* _Work required_
Count the lines of the entries below that contain the string "LCULOS", and reply with the number alone.

BEGIN

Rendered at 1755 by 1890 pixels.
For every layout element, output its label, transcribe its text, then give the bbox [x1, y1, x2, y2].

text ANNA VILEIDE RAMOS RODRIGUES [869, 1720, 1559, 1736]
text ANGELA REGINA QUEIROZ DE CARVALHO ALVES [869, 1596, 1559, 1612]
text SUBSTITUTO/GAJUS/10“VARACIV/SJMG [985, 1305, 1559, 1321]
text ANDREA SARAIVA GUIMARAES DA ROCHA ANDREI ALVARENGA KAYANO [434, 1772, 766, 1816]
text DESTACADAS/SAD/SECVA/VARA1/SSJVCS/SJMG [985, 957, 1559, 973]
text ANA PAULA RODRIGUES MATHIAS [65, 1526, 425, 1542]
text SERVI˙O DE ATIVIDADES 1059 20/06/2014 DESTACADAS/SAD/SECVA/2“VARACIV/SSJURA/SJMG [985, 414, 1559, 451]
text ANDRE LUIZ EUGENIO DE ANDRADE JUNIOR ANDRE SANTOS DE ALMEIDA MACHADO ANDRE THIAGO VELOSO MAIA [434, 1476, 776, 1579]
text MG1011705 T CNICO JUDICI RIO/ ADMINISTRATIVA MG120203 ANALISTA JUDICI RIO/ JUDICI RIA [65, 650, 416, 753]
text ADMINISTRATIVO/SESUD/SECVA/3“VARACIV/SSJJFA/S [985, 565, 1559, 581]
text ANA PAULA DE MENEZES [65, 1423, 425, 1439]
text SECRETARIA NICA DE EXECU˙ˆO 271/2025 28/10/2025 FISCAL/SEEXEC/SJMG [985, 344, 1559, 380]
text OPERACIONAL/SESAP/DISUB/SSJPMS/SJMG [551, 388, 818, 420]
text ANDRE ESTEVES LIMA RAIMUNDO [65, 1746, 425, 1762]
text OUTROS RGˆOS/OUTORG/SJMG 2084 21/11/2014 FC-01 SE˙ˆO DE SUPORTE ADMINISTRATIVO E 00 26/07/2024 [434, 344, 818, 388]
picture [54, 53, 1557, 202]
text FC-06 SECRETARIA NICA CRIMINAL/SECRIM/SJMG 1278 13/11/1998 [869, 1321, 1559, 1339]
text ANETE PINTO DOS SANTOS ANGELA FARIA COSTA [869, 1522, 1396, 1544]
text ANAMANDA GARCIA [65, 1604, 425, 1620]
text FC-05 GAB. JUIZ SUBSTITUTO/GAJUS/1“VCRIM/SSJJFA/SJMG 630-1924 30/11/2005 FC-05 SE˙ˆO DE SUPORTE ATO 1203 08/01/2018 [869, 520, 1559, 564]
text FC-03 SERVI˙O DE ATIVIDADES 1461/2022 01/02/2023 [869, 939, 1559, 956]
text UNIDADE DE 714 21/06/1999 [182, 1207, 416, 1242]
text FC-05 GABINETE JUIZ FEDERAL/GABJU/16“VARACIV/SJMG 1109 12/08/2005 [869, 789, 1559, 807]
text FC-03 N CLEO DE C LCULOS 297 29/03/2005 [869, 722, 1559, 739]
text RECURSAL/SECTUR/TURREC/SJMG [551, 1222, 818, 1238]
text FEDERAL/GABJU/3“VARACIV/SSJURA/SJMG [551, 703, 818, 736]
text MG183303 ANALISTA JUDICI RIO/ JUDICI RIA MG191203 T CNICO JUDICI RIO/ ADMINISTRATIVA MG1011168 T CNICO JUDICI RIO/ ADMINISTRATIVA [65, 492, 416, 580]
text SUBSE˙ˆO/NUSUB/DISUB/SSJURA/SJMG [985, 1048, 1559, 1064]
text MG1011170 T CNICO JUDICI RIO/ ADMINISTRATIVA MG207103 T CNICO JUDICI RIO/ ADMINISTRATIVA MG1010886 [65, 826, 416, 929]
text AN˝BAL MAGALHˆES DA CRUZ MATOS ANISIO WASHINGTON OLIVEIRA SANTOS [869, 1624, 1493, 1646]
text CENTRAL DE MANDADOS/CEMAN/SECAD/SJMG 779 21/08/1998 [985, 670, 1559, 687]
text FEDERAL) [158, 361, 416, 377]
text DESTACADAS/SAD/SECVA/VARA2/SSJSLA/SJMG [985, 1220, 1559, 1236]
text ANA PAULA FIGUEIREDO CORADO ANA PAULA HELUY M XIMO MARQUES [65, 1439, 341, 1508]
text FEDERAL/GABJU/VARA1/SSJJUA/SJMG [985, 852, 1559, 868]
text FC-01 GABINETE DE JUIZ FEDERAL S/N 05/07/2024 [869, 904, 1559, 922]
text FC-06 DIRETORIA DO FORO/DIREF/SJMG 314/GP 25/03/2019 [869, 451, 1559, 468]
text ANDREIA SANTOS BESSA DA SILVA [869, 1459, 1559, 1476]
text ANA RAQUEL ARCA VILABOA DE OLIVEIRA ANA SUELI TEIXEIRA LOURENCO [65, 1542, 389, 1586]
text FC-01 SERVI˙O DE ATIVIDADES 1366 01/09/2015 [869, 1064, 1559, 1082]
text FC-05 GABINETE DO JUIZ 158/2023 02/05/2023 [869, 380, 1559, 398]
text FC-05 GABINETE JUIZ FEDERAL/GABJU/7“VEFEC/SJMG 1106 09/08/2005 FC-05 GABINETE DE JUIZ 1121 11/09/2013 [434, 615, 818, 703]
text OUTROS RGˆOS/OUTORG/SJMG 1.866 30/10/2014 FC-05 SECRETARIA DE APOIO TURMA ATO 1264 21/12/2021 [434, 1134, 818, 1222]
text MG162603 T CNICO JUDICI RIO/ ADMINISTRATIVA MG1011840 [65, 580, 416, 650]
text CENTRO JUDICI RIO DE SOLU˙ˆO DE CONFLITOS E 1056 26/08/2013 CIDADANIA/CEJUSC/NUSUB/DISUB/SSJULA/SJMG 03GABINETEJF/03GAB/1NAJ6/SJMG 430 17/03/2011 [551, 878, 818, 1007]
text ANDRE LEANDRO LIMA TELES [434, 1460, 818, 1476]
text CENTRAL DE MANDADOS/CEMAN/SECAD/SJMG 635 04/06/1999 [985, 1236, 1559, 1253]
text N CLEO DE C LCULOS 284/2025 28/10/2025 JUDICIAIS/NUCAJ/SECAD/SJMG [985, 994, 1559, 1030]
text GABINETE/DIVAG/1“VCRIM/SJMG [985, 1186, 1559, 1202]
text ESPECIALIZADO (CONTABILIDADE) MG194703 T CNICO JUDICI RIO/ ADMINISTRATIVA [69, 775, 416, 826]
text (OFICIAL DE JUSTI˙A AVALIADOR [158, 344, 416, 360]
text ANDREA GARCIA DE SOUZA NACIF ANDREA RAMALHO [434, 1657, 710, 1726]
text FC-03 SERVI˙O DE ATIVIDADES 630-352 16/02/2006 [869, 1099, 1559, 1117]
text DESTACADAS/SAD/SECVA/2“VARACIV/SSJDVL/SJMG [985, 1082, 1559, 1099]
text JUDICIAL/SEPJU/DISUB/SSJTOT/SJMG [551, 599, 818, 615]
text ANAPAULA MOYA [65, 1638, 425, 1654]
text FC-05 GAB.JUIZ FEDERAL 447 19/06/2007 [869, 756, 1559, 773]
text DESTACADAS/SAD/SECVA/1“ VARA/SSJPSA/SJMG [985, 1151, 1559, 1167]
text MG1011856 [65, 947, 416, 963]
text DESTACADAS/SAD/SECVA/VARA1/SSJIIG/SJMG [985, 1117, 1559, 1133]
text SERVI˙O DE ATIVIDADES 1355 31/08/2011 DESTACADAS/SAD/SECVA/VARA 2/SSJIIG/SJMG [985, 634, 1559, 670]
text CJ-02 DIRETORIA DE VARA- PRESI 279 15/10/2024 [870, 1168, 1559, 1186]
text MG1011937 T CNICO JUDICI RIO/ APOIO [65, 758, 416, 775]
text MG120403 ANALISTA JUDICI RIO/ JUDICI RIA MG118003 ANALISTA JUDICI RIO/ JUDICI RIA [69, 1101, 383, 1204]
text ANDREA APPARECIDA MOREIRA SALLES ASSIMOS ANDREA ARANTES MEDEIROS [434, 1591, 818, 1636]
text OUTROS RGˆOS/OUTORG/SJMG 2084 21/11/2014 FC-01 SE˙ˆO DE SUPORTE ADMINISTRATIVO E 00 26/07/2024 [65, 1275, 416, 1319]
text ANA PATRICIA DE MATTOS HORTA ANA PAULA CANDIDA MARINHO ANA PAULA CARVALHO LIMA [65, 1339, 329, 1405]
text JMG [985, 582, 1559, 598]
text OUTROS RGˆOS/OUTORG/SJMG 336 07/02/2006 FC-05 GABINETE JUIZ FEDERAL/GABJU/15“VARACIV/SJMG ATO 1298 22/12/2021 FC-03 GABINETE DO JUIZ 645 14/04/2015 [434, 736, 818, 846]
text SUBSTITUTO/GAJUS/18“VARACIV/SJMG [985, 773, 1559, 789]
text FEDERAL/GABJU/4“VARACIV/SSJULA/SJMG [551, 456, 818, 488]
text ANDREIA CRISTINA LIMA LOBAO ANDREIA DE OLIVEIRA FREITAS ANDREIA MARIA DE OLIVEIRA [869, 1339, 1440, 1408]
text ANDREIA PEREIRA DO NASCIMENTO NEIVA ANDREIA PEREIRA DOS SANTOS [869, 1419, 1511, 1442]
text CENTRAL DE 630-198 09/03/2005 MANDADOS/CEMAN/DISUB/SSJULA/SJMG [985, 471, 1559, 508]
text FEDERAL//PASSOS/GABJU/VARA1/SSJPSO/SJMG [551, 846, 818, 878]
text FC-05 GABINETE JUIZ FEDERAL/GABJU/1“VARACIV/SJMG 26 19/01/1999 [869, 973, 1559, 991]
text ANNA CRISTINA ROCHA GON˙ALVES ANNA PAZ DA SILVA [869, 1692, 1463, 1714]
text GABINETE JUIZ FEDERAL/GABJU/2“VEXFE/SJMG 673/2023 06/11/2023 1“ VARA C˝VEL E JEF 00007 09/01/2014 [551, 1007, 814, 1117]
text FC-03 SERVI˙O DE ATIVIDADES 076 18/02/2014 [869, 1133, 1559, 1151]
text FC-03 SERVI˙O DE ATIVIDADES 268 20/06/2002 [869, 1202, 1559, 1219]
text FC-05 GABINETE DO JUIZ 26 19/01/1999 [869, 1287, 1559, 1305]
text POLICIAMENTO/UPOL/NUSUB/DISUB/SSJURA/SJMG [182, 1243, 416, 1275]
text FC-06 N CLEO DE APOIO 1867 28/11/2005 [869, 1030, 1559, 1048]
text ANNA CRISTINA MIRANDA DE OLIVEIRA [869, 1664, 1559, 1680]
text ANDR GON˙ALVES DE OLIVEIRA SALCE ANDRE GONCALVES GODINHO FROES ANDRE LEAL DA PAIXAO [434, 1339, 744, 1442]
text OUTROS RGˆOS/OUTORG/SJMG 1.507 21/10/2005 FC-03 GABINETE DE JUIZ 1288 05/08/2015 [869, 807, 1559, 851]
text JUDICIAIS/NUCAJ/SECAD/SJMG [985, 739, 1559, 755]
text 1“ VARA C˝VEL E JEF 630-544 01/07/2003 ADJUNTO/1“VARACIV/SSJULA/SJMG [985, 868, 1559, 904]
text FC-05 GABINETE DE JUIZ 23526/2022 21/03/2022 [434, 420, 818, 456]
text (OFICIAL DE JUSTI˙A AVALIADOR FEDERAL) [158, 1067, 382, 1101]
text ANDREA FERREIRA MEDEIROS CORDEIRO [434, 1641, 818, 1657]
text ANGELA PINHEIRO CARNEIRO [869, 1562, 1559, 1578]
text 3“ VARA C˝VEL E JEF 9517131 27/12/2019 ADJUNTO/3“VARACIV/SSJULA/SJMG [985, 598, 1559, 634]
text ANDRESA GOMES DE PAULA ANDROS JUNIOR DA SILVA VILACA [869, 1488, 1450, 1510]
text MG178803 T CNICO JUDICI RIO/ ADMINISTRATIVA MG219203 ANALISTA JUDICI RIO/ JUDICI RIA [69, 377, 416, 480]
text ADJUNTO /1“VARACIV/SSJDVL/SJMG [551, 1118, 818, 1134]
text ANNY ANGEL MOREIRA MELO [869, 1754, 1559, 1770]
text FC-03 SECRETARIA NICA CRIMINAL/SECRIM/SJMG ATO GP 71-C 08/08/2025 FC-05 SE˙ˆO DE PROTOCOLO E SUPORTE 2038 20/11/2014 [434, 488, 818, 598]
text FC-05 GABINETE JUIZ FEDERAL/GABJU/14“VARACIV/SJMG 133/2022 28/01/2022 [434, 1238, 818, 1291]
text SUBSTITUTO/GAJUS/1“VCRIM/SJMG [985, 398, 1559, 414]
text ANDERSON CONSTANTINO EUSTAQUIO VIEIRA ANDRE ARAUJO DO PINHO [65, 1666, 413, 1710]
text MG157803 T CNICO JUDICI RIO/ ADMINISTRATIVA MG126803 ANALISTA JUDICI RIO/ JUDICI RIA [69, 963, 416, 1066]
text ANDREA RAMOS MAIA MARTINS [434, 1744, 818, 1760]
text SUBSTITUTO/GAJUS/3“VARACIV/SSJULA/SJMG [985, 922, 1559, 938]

END

* _Task answer_
2